**Exercise data**
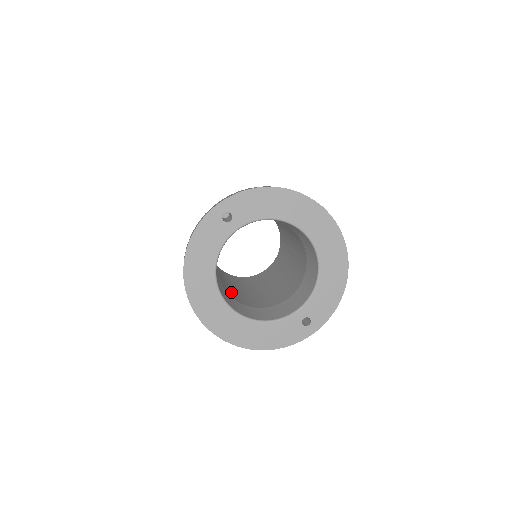
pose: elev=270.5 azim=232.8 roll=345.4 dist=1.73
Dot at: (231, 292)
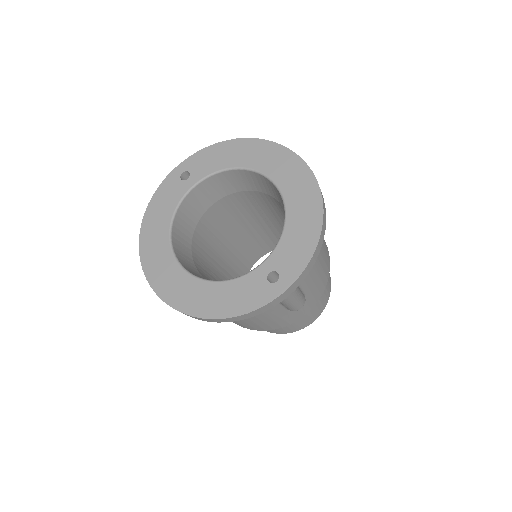
Dot at: occluded
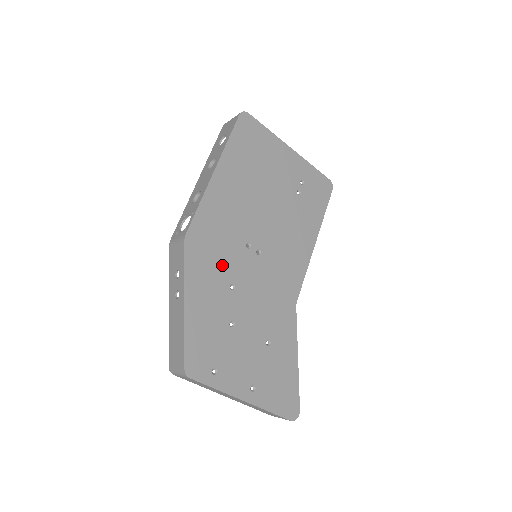
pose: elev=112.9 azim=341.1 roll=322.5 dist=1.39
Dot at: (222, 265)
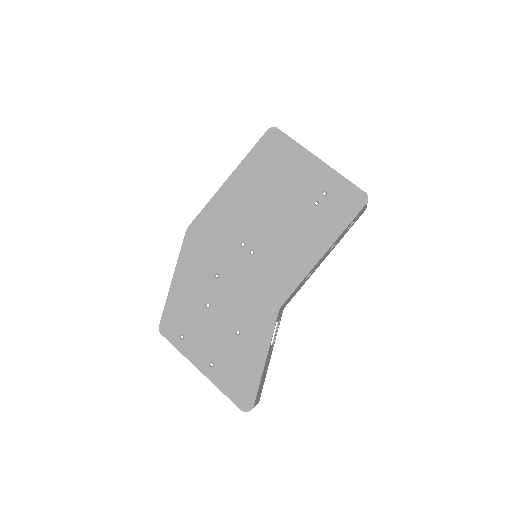
Dot at: (213, 256)
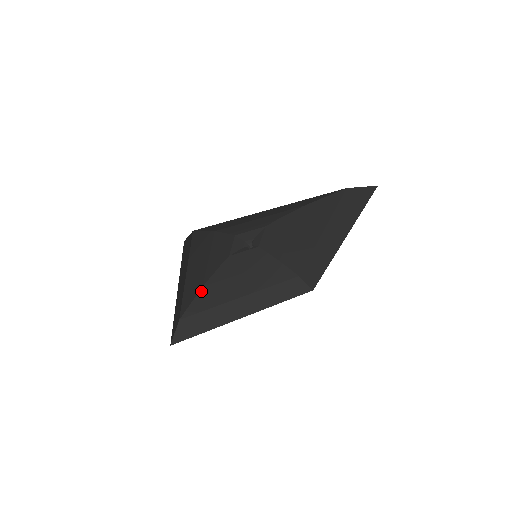
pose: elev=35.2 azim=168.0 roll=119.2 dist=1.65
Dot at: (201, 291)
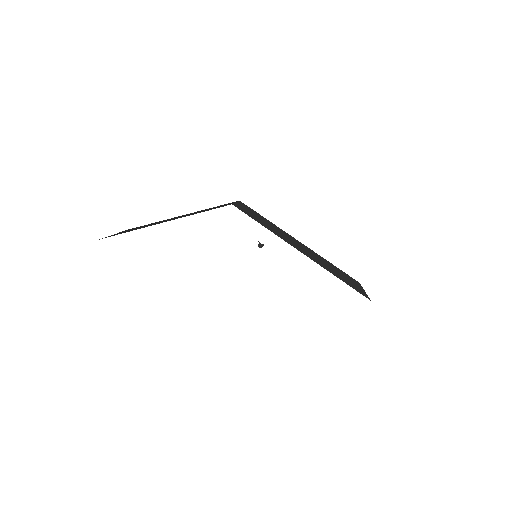
Dot at: occluded
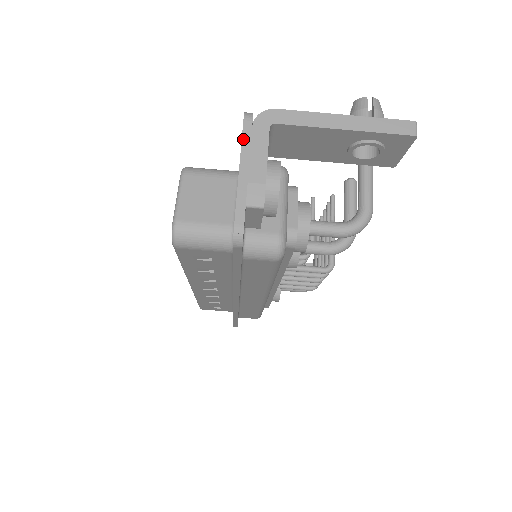
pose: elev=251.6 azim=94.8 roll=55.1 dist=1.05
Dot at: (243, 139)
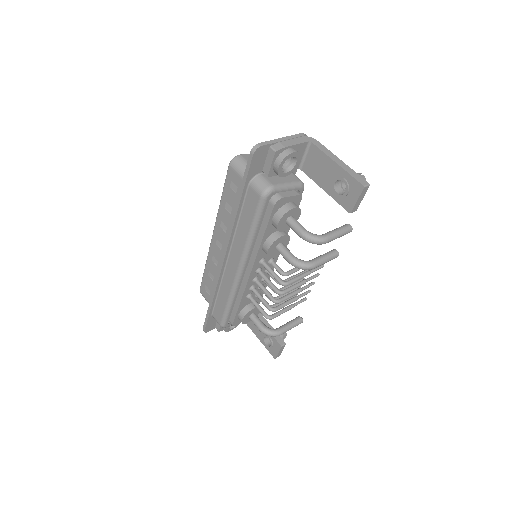
Dot at: (294, 135)
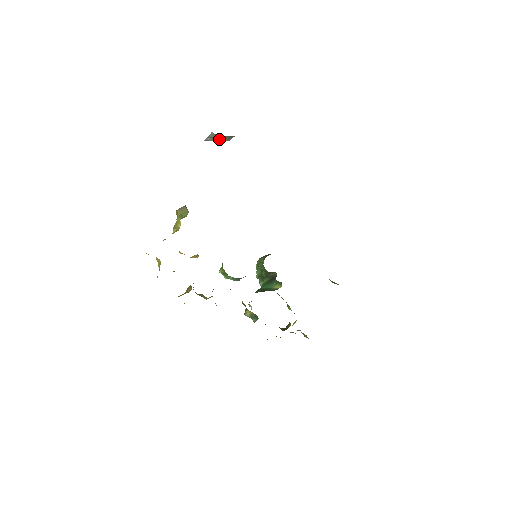
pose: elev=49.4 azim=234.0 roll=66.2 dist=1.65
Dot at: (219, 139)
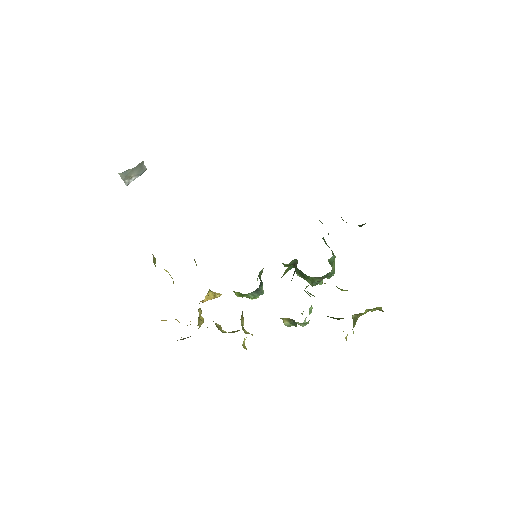
Dot at: (136, 174)
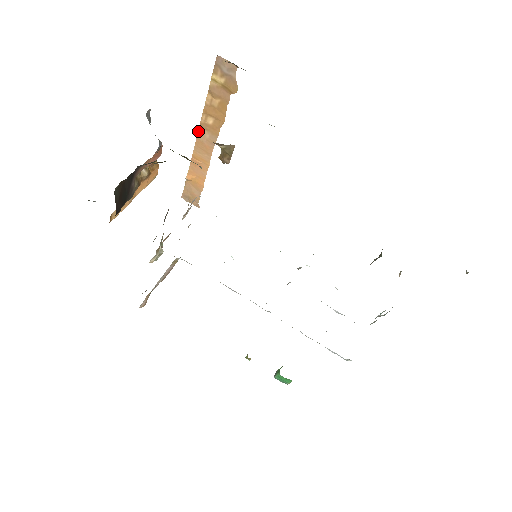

**What the task requires**
Rewrite every line of the listing above except the picture lines, substituting "camera" for each "pose" and leaving everything else untouched.

**Exercise output**
camera: elev=270.5 azim=232.8 roll=345.4 dist=1.73
Dot at: (231, 292)
Dot at: occluded
camera: elev=112.9 azim=341.1 roll=322.5 dist=1.39
Dot at: (222, 265)
Dot at: (213, 256)
camera: elev=35.2 azim=168.0 roll=119.2 dist=1.65
Dot at: (201, 291)
Dot at: occluded
camera: elev=251.6 azim=94.8 roll=55.1 dist=1.05
Dot at: (243, 139)
Dot at: (294, 135)
camera: elev=49.4 azim=234.0 roll=66.2 dist=1.65
Dot at: (219, 139)
Dot at: (136, 174)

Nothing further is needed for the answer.